With a jolt of recognition, I realize Finn and Raven are playing with a doll house. They’ve spent hours changing the configuration of the rooms, moving the little figures from rampart to gate, dressing a knight in a breastplate that matches his shield, positioning the club carefully in the troll’s hand, and the sword just so in the knight’s hand. Lego crowns, helmets, catapults, a crystal ball, barrels, jewels, keys — even a Lego chicken leg that snaps onto a Lego table — they could not be more meticulous placing these things than if they were setting thimble-sized china cups on a miniature tea table.

“And check this out.

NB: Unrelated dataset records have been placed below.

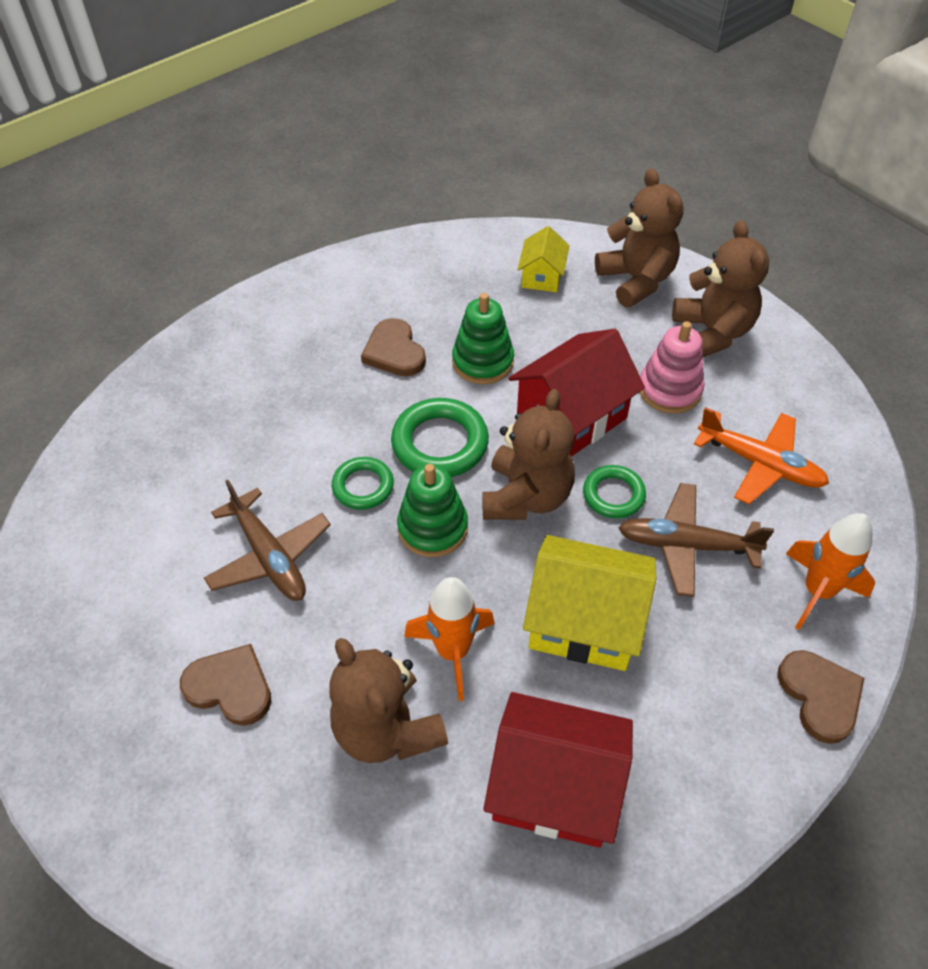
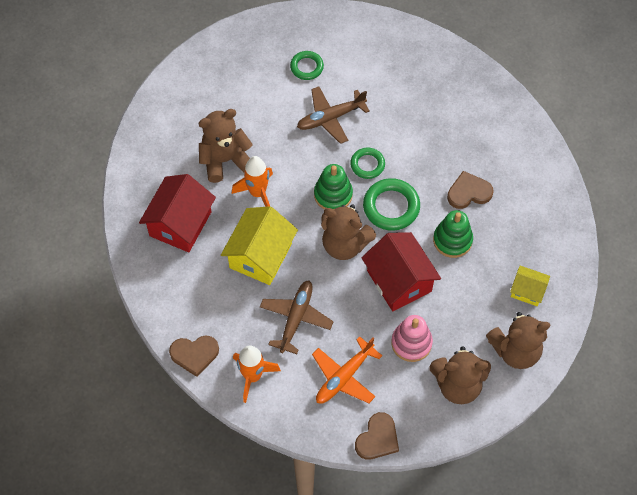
camera: 100 degrees right, 10 degrees up
brown heart [180,644,272,726] -> brown heart moved to [355,412,399,460]
green ring [583,465,646,519] -> green ring moved to [290,51,324,80]

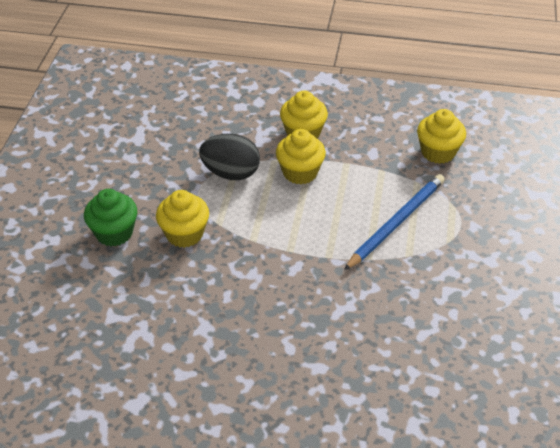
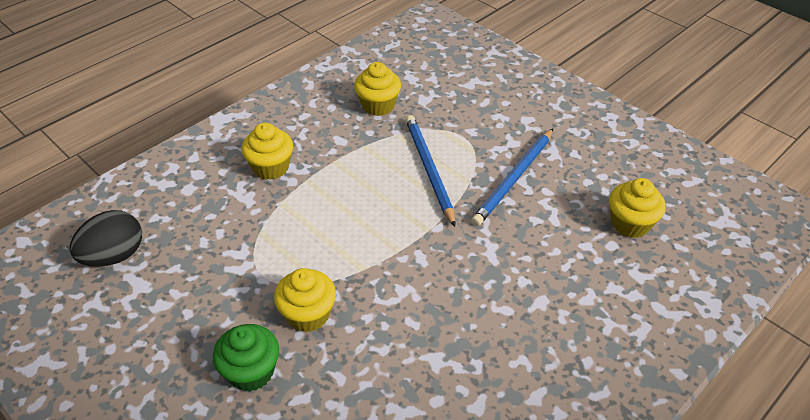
camera: 55 degrees left, 0 degrees up
black egg [199,134,260,180] -> black egg moved to [70,210,142,267]
yellow cupcake [276,129,326,184] -> yellow cupcake moved to [609,178,666,238]
none -> blue pencil [471,129,553,226]

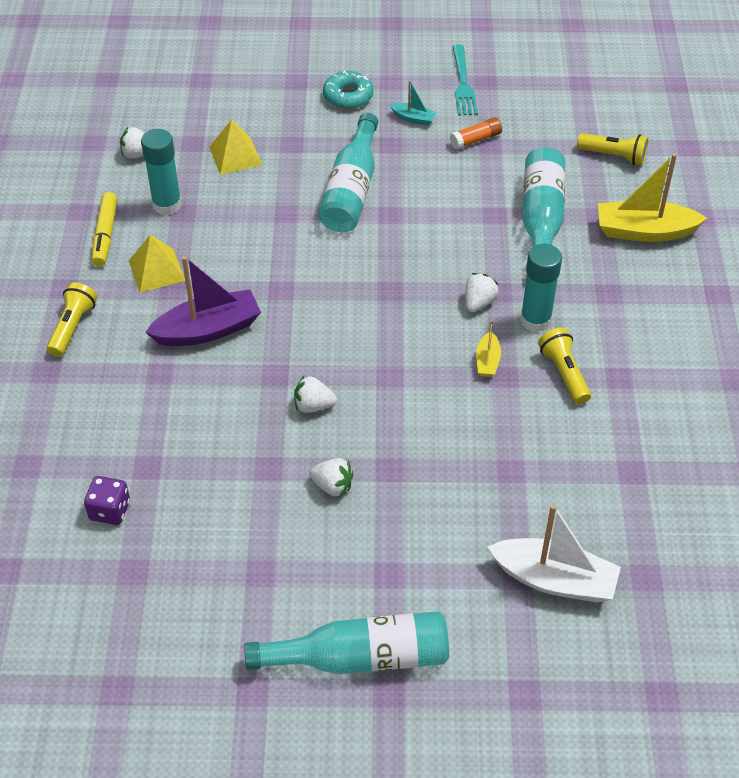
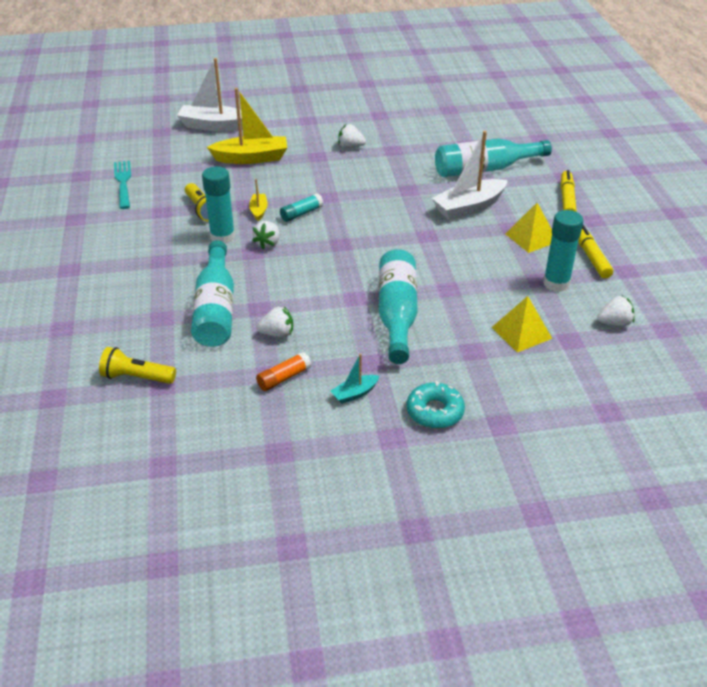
camera: 170 degrees right, 10 degrees down
yellow flashlight [47,282,97,357] -> yellow marker [561,170,577,212]
purple dice [84,476,130,525] -> none
purple boat [145,256,261,346] -> white boat [432,131,508,220]
turquoise bottle [244,611,449,674] -> turquoise bottle moved to [435,139,552,177]
white strawberry [294,376,337,413] -> white strawberry moved to [257,306,293,338]
turquoise boat [390,80,437,126] -> turquoise boat turned 45 degrees counterclockwise [331,354,379,404]
turquoise fork [453,44,478,116] -> turquoise fork moved to [114,161,131,209]
yellow boat [598,153,707,242] -> yellow boat moved to [207,88,287,164]
none -> turquoise glue stick [280,193,324,222]

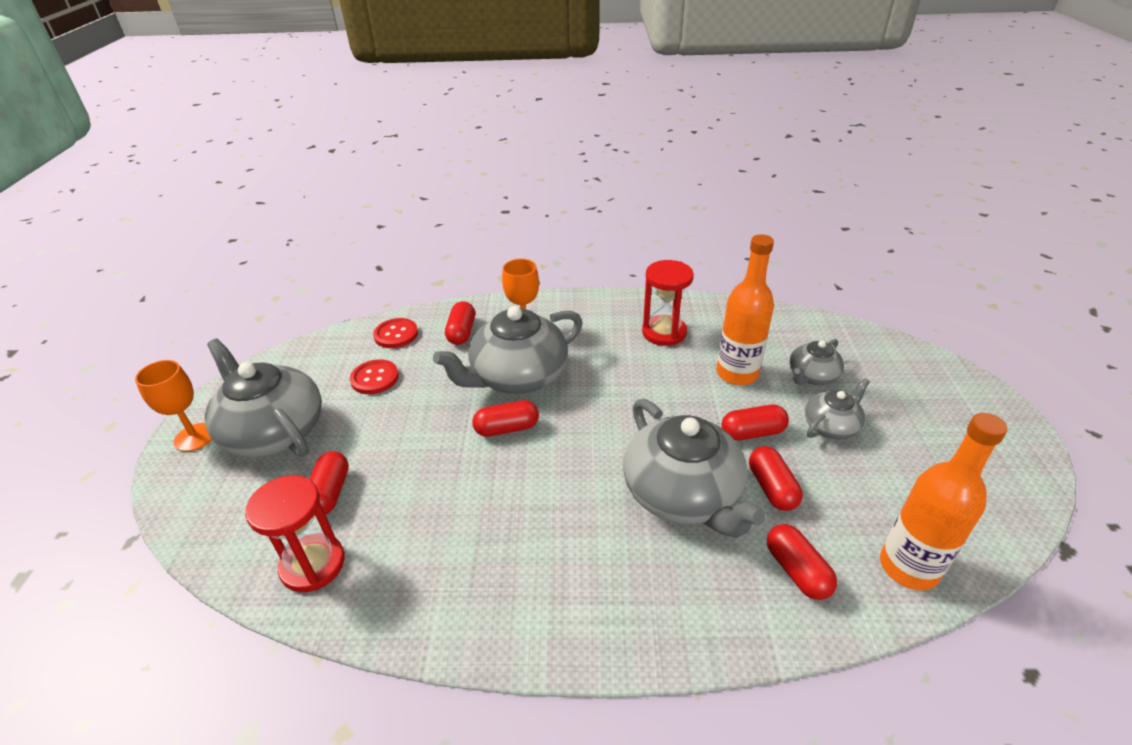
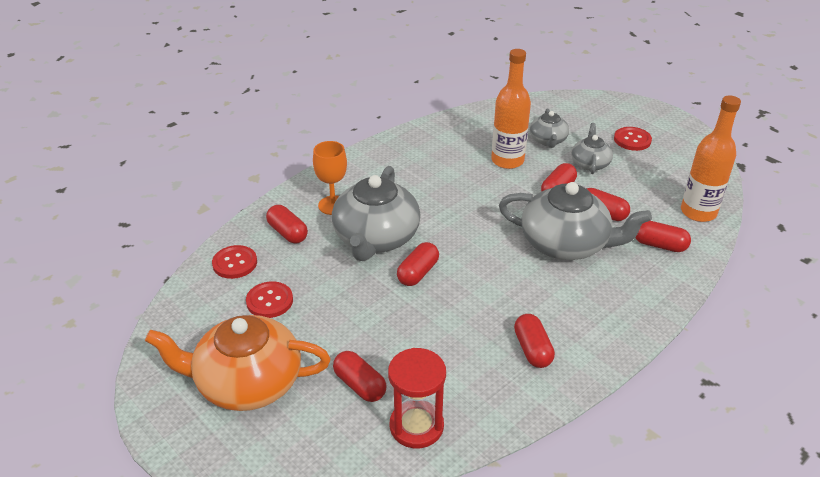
camera: 45 degrees left, 0 degrees up
orange goblet [135,360,212,452] -> none
grey teapot [205,339,322,457] -> orange teapot [145,315,331,411]
red hourglass [642,260,694,346] -> none
none -> red capsule [514,314,555,368]
none -> red button [614,127,652,151]

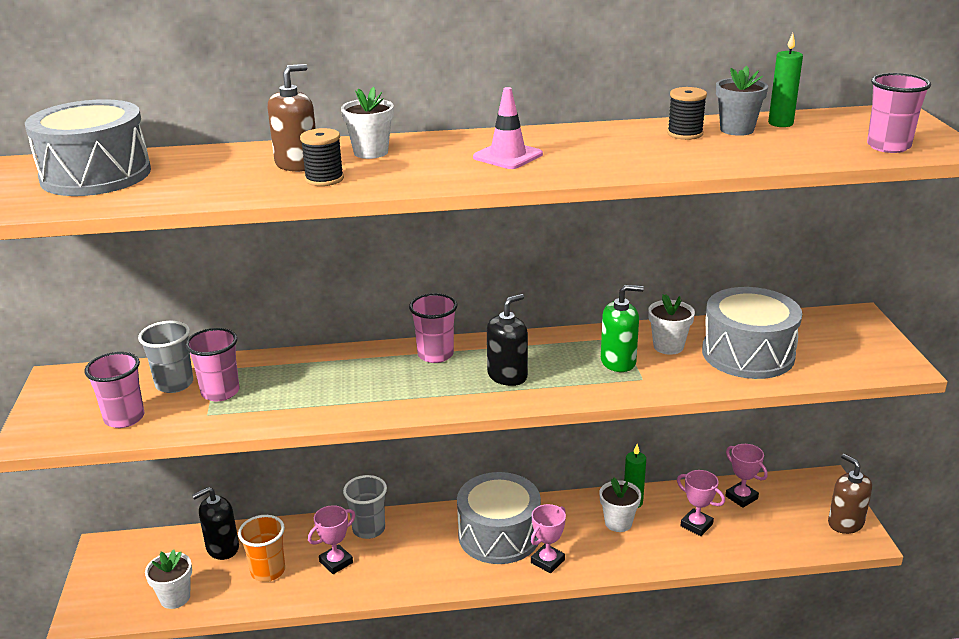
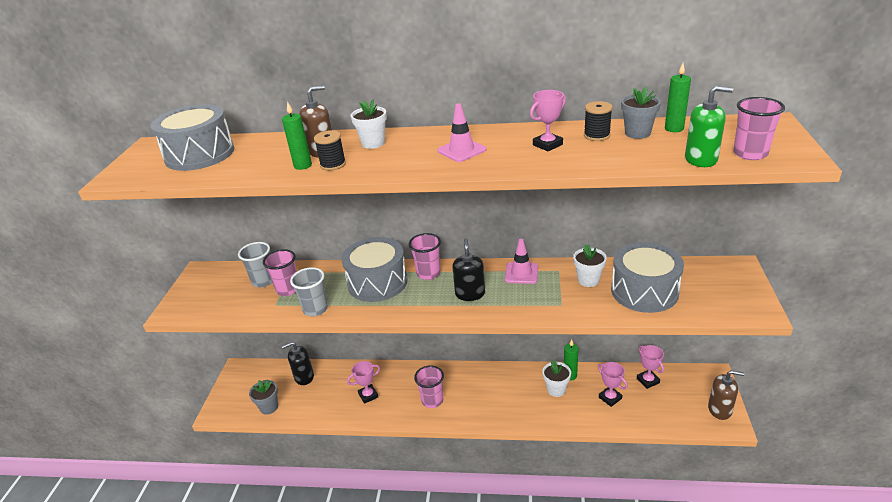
camera: 15 degrees right, 5 degrees up
pink cup [84,352,145,428] -> pink cup moved to [414,365,444,408]
white flower pot [145,550,192,609] -> grey flower pot [249,380,278,415]
orange cup [238,515,285,582] -> none
grey cup [343,475,387,539] -> grey cup moved to [290,267,328,316]
grey drum [457,472,541,564] -> grey drum moved to [341,237,408,302]
black soap dispenser [487,294,528,386] -> black soap dispenser turned 60 degrees counterclockwise [452,238,485,301]
pink trophy [531,504,566,573] -> pink trophy moved to [530,90,566,151]
green soap dispenser [601,285,644,372] -> green soap dispenser moved to [685,86,733,167]
brown soap dispenser [828,454,872,534] -> brown soap dispenser turned 120 degrees clockwise [708,370,744,420]
none -> green candle [282,101,312,170]
none -> pink traffic cone [505,239,538,284]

This would just rip into the castle and destroy it all.”

“Yeah, luckily we have deflector shields.”

“Bluszzh! Woossh! Brrmmmm!”

“Bam! ZZZkkk!”

(Pause.) “Sorry.”

“Time to play outside,” I call.

The boys hunt for their shoes, then both try to burst through the door at once, the puppy tangling their feet. Soon they are throwing sticks for the puppy, and shooting arrows—thankfully in different directions.

I kneel in front of the Troll’s Mountain Castle. It really is beautiful, with its crystals and stairways and smoothly hinged doors. A doll house. I am finally seeing what has been right in front of me.